Putnam presented the plan to restart the program to the school board during its May 3 work session for information. However, restarting the program falls within administrative tasks and no board vote was required.

The school system will fund The Academy with money from federal Title IV funding which provides students with access to a well-rounded education; supports safe and healthy learning environments and improves the effective use of technology to enhance academic achievement and digital literacy for students.

It will also use some state funds to pay for staffing, as well as money from the exceptional children program funding.

“It’s already within pots of money that we have; it’ll be pulling them all together,” Putnam said.

The total recurring budget will be about $310,000, all of which will go toward personnel.

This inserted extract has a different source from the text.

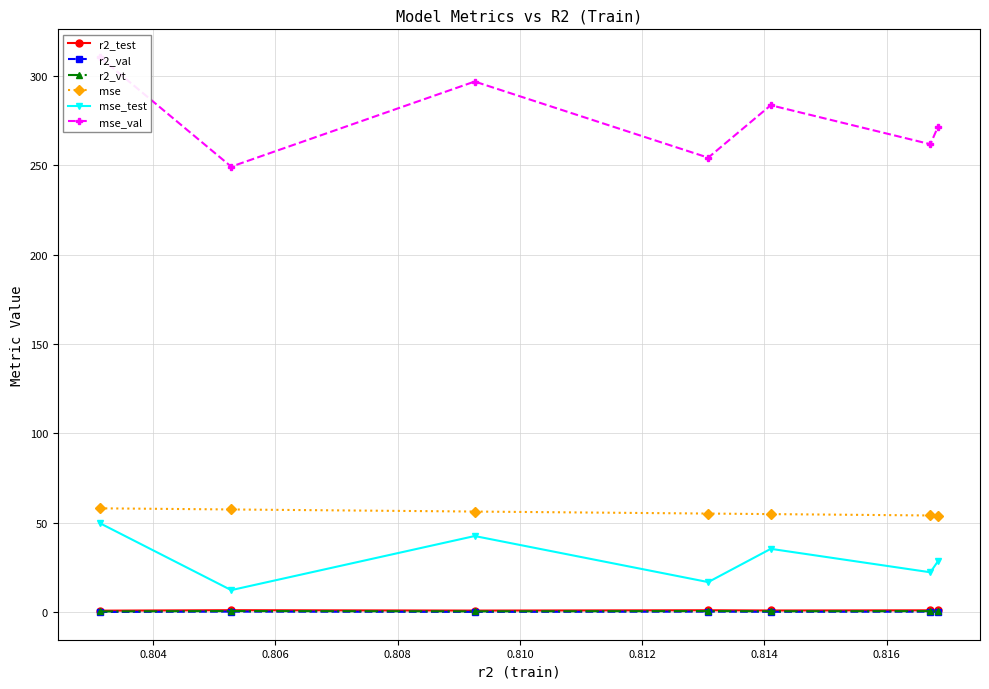

True or false: r2_val has more than 0 points higher than both neighbors.

True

After meeting with all three middle school principals, administration decided the best location for The Academy would be on the campus of Waynesville Middle School, the same place The Academy was located prior to its closure four years ago.

“You have a space there that is physically separate both for bus drop-off, bus pick-up and physical classroom space,” Putnam said.

Canton Middle School does not have the same separate space options, and while Bethel Middle does have an option for separate space, according to school administration, Bethel Middle School typically does not require many slots or students to go to The Academy.

There will be two teachers and three teacher assistants working at The Academy. There might also be the need for additional administrative support due to the higher instances of discipline, but this has not yet been decided.

“Getting the right personnel is critically important,” Putnam told the board. “You have to have the right disposition; you have to understand and be skilled in working with challenged youth.” 

Brandi Stephenson, exceptional children program director, will work with principals to help pick staff for the program.

“It takes teachers with a certain gift and connection with those kids,” said school board member Marla Morris.

Without any objection from the board, Putnam said that he and Stephenson would begin posting positions for the Academy to start this fall.